* **Excerpted passage**:
╔══

Running models locally on your Mac keeps data private and eliminates API costs. Apple Silicon (M1/M2/M3/M4) is particularly well-suited for this.

Option 1: Ollama (easiest)

Installation

brew install ollama

Download a model

ollama pull gemma4:e4b
ollama pull qwen3.5:8b
ollama pull gemma4:26b-moe

Start the server

ollama serve

Configure MonoClaw

monoclaw config set model.custom.endpoint "http://localhost:11434/v1"
monoclaw config set model.custom.api_key "ollama"
monoclaw config set model.custom.name "gemma4:e4b"
monoclaw config set model.custom.context_length 65536

Option 2: llama.cpp (most control)

Installation

brew install llama.cpp

Download a GGUF model

Download from Hugging Face:

huggingface-cli download bartowski/Gemma-4-E4B-Instruct-GGUF --include "*Q4_K_M.gguf"

Start the server

llama-server \
  -m Gemma-4-E4B-Instruct-Q4_K_M.gguf \
  -c 65536 \
  --host 0.0.0.0 \
  --port 8080

Configure MonoClaw

monoclaw config set model.custom.endpoint "http://localhost:8080/v1"
monoclaw config set model.custom.api_key "none"

Option 3: MLX (Apple Silicon optimized)

Installation

pip install mlx-lm

Start the server

python -m mlx_lm.server --model mlx-community/Gemma-4-E4B-Instruct-4bit

Configure MonoClaw

monoclaw config set model.custom.endpoint "http://localhost:8080/v1"

╚══

* **Information**:
╔══

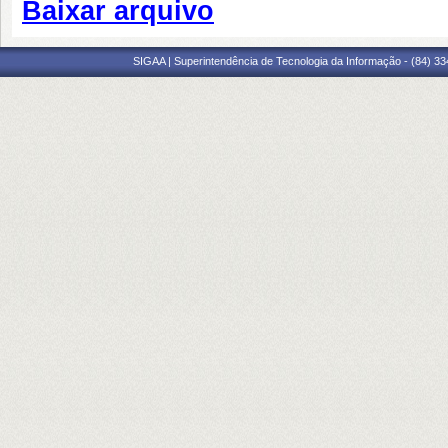
Baixar arquivo
SIGAA | Superintendência de Tecnologia da Informação - (84) 3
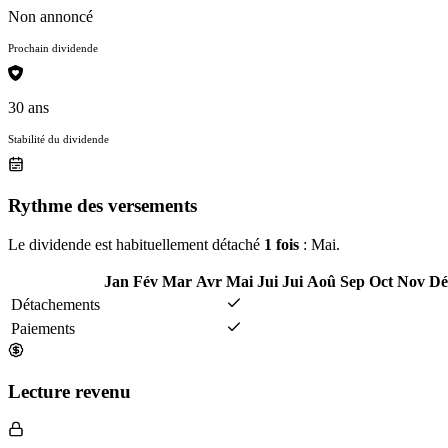
Non annoncé
Prochain dividende
30 ans
Stabilité du dividende
Rythme des versements
Le dividende est habituellement détaché
1 fois
: Mai.
Jan
Fév
Mar
Avr
Mai
Jui
Jui
Aoû
Sep
Oct
Nov
Dé
Détachements
Paiements
Lecture revenu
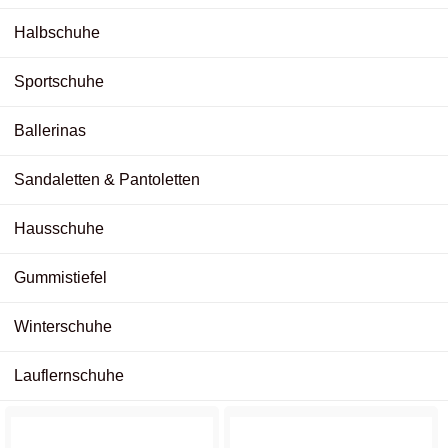
Halbschuhe
Sportschuhe
Ballerinas
Sandaletten & Pantoletten
Hausschuhe
Gummistiefel
Winterschuhe
Lauflernschuhe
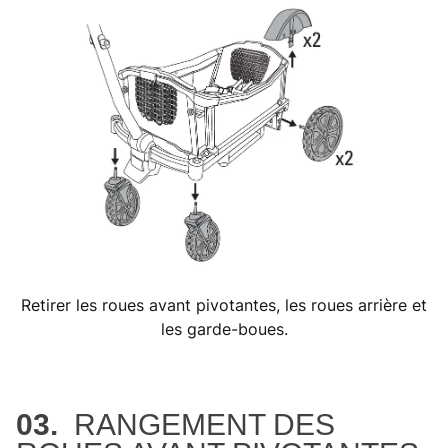
Retirer les roues avant pivotantes, les roues arrière et
les garde-boues.
03.
RANGEMENT DES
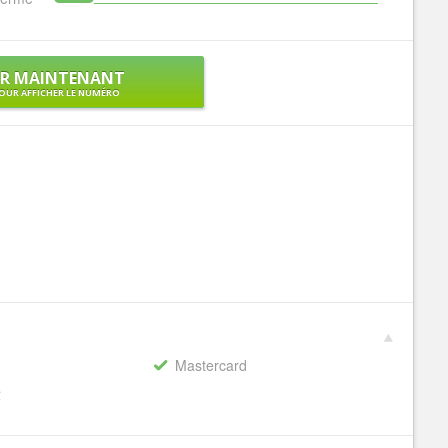
ER MAINTENANT
OUR AFFICHER LE NUMÉRO
Mastercard
€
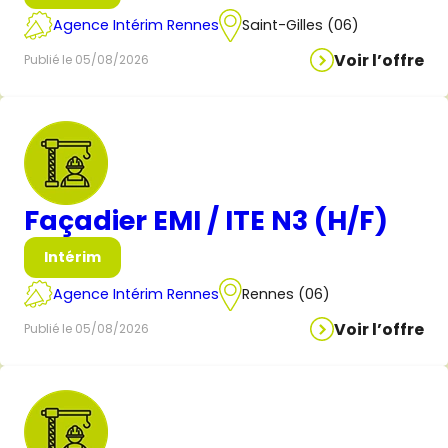
Agence Intérim Rennes
Saint-Gilles (06)
Voir l’offre
Publié le 05/08/2026
Façadier EMI / ITE N3 (H/F)
Intérim
Agence Intérim Rennes
Rennes (06)
Voir l’offre
Publié le 05/08/2026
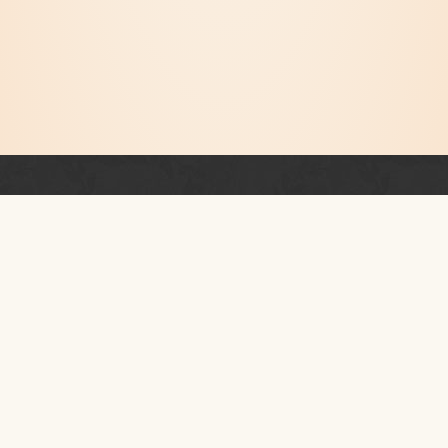
Newsletter
PRZESTRZEŃ RUCHU I TAŃCA
KONTAKT
I piętro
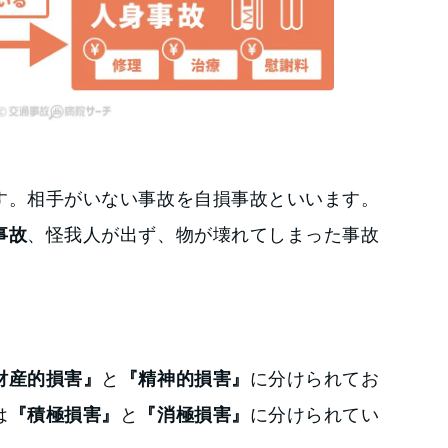
す。相手がいない事故を自損事故といいます。
事故
、怪我人が出ず、物が壊れてしまった事故
財産的損害』
と
『精神的損害』
に分けられてお
は
『積極損害』
と
『消極損害』
に分けられてい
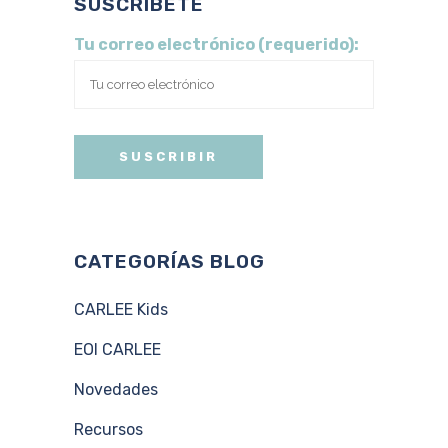
SUSCRÍBETE
Tu correo electrónico (requerido):
CATEGORÍAS BLOG
CARLEE Kids
EOI CARLEE
Novedades
Recursos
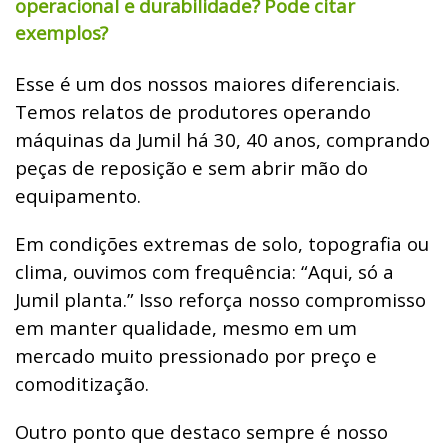
operacional e durabilidade? Pode citar
exemplos?
Esse é um dos nossos maiores diferenciais.
Temos relatos de produtores operando
máquinas da Jumil há 30, 40 anos, comprando
peças de reposição e sem abrir mão do
equipamento.
Em condições extremas de solo, topografia ou
clima, ouvimos com frequência: “Aqui, só a
Jumil planta.” Isso reforça nosso compromisso
em manter qualidade, mesmo em um
mercado muito pressionado por preço e
comoditização.
Outro ponto que destaco sempre é nosso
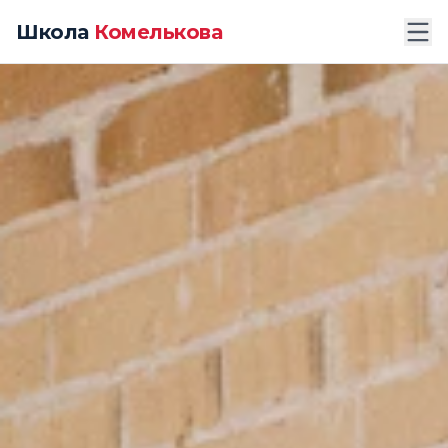
Школа
Комелькова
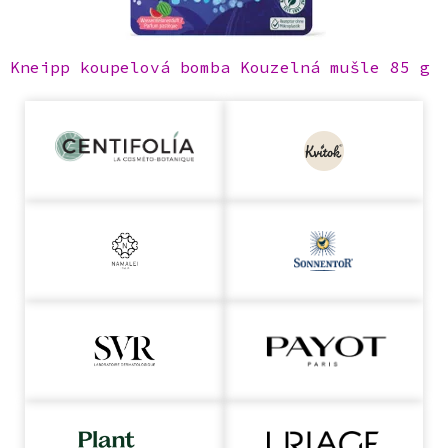
Kneipp koupelová bomba Kouzelná mušle 85 g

╚══

* **Problem set**:
1. Summarize the local setup guide above in two sentences.
2. Write out every install command that the local setup guide above gives.

* **Answers by task**:
1. Running locally on a Mac keeps data private and removes API costs, and Apple Silicon Macs (M1 through M4) are especially well suited to it. The guide gives three options, Ollama (easiest), llama.cpp (most control), and MLX (Apple Silicon optimized), each with steps to install it, start a local server, and point MonoClaw at that server's endpoint.

2.
- brew install ollama
- brew install llama.cpp
- pip install mlx-lm